Le presunte differenze tra un latte artificiale e un altro rispondono solo a questioni di marketing, di pubblicità.
Anche dal punto di vista della qualità non vi sono differenze sostanziali. Tutti i latti artificiali, infatti, devono avere una composizione regolata in modo molto rigoroso dalla legge italiana, che a sua volta deriva da una direttiva europea, che a sua volta deriva da un regolamento internazionale. Le differenze di composizione tra un prodotto e un altro ci sono, ma sono talmente piccole da non avere alcun effetto sui risultati di salute e nutrizione.
Non vi sono grandi differenze nemmeno tra i cosiddetti latti artificiali 1 (quelli iniziali, raccomandati nei primi 6 mesi) e 2 (quelli di proseguimento, raccomandati tra i 6 e i 12 mesi). Tant’è che molti ricercatori e pediatri affermano che non è necessario cambiare latte artificiale al passaggio dei 6 mesi.

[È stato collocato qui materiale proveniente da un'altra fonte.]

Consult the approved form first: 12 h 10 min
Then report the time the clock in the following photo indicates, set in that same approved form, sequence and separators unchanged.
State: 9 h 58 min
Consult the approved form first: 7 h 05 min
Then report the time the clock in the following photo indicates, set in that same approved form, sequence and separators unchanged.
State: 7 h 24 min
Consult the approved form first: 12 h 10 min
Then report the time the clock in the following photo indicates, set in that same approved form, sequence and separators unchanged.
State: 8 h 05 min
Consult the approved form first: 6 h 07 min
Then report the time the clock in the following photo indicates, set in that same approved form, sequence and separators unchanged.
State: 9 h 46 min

È molto probabile che i latti artificiali 2, di proseguimento, siano più un’invenzione che risponde a strategie di marketing piuttosto che a reali bisogni nutritivi.
C’è una differenza nel prezzo: nella maggior parte delle marche, il latte di tipo 2 costa di meno rispetto al latte di tipo 1. In rari casi, le due formule (1 e 2) hanno lo stesso prezzo.
E dopo i 12 mesi?
Fermo restando che se il bambino prende latte materno non c’è bisogno di altro latte, chi si sarebbe mai fatto questa domanda qualche anno fa, quando non esistevano i cosiddetti latti di crescita. È evidente che si tratta di una domanda indotta dal mercato, non da reali necessità. Dopo i 12 mesi, infatti, la dieta del bambino, per la quota eccedente le calorie fornite dal latte (preferibilmente materno), è quella familiare. Da notare che questo vale anche per l’alimentazione nel secondo semestre di vita: gli alimenti che complementano il latte materno dovrebbero essere infatti quelli che mette normalmente in tavola la famiglia, facendo ovviamente attenzione ad avere una dieta familiare sana.

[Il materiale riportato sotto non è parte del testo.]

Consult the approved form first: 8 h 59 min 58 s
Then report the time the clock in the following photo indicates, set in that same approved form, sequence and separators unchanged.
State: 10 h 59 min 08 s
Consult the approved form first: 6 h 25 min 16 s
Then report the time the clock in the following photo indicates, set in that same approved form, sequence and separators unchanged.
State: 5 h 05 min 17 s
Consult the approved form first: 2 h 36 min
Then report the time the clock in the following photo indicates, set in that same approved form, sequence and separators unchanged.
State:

Come in qualsiasi dieta familiare, il latte non è essenziale: si possono assumere tutti i nutrienti necessari senza il latte. Come tutti sanno, esistono al mondo popolazioni intere che crescono e si sviluppano bene senza latte, in quelle regioni dove, per ragioni storiche, geografiche e climatiche non esistono grandi mammiferi allevati per produrre latte.
Se nella dieta familiare c’è il latte, di mucca o di altro mammifero, questo va bene anche per il bambino (non allattato). In Italia, questa è quasi la norma; sono rare le famiglie in cui non si consuma latte. Ma il latte dev’essere intero e dato tale e quale, non diluito con acqua. Il bambino ha infatti bisogno di ingerire molti grassi, essenziali per la crescita e lo sviluppo del suo cervello. Solo dopo i 3 anni, se i genitori lo ritengono giusto, si potrà passare al latte scremato.
I cosiddetti latti di crescita (un nome inventato dalla pubblicità, ma fuorviante; tutti i bambini crescono, sia prima dei 12 mesi sia dopo i 3 anni) non sono latti; sono delle formule con decine di ingredienti, fatto che dovrebbe già indurre alla prudenza. Inoltre, non hanno nessuna dimostrata utilità e non hanno niente più del vero latte, salvo il prezzo. Anzi, alcuni ricercatori sostengono che potrebbero avere ingredienti di qualità inferiore rispetto al vero latte, oltre ad essere zuccherati e ad abituare il bambino a preferire i dolci. Se comunque, inebetiti dalla pubblicità, i genitori decidono di usare questi prodotti, sappiano che, come per gli altri latti artificiali, non esistono sostanziali differenze tra una marca e l’altra.